Doing my best to truly listen, my counselor again explained that trauma comes in many forms. “When it comes down to it, do you think a parent…any parent… would rather have their own life threatened or their child’s life threatened?”
I answered the obvious, “I know from experience that I’d rather have my own life at risk.”
Her silence spoke volumes. At her suggestion, I started EMDR (Eye Movement Desensitization and Reprocessing) counseling.
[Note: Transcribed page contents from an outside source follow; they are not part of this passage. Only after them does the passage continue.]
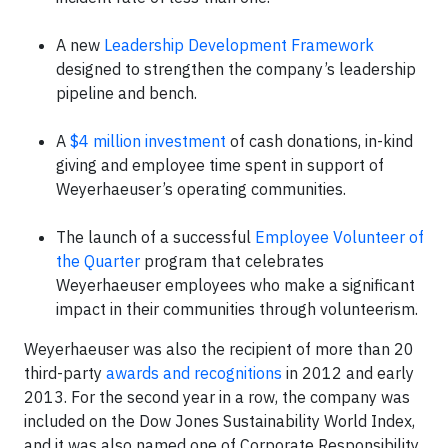
A new
Leadership Development Framework
designed to strengthen the company’s leadership
pipeline and bench.
A
$4 million investment
of cash donations, in-kind
giving and employee time spent in support of
Weyerhaeuser’s operating communities.
The launch of a successful
Employee Volunteer of
the Quarter
program that celebrates
Weyerhaeuser employees who make a significant
impact in their communities through volunteerism.
Weyerhaeuser was also the recipient of more than 20
third-party
awards and recognitions
in 2012 and early
2013. For the second year in a row, the company was
included on the Dow Jones Sustainability World Index,
and it was also named one of Corporate Responsibility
It is used to help PTSD victims’ brains reprocess trauma and “file” it into a new place in the brain. My hope is that life might be manageable again. Maybe in time some laughter and joy can seep into the constant battle with anxiety.
A Time for Peace…
Just today I was listening to The Giver of Stars, by Jojo Moyes. As the main character read the verses from Ecclesiastes in the book, it seemed as if I was listening, truly listening, when I had a new realization. God gives us a promise in that passage. Yes, we will experience mourning, weeping, and breaking down in our lives, but we will also experience laughter, new growth, and dancing. I had to pause the book and marvel over that. God promises us that the sun will rise another day, that joy will come again. Maybe one day I’ll even feel His loving arms wrapped around me and I’ll be able to relax in his embrace, letting the posture of hyper-vigilance melt away. A time for love and a time for peace, He promises. That time might even be tomorrow…or today! That’s one promise I’m choosing to hold on to.
The line “a time to embrace, and a time to refrain from embracing” seems to have new meaning in this time of social distancing. Just like His other promises, God assures us that a time for embracing will again be upon us. 😊
Heavenly Father, thank you for the gift of new ears to find the promises you give us in your word. May I also be blessed with new eyes to see the fulfillment of your promises.
A personal note from Cindy: No one needs to battle depression or anxiety alone. Arming yourself with His promises and the gift of faith, you may think that you can slay any dragon. I truly hope you can. However, if you ever seem to be losing the battle, please reach out to a health professional. I hold on to the promise that joy and peace can again be found. And if you are walking alongside someone who is battling depression or anxiety, you may be struck by how illogical their thinking is. You’re correct! Mental illness doesn’t always take logic into account. Please be as kind and supportive as you would to a person whose body doesn’t produce enough insulin. Your loved one’s brain may not be chemically balanced, but it doesn’t mean they are anything less than a person created in His image and likeness.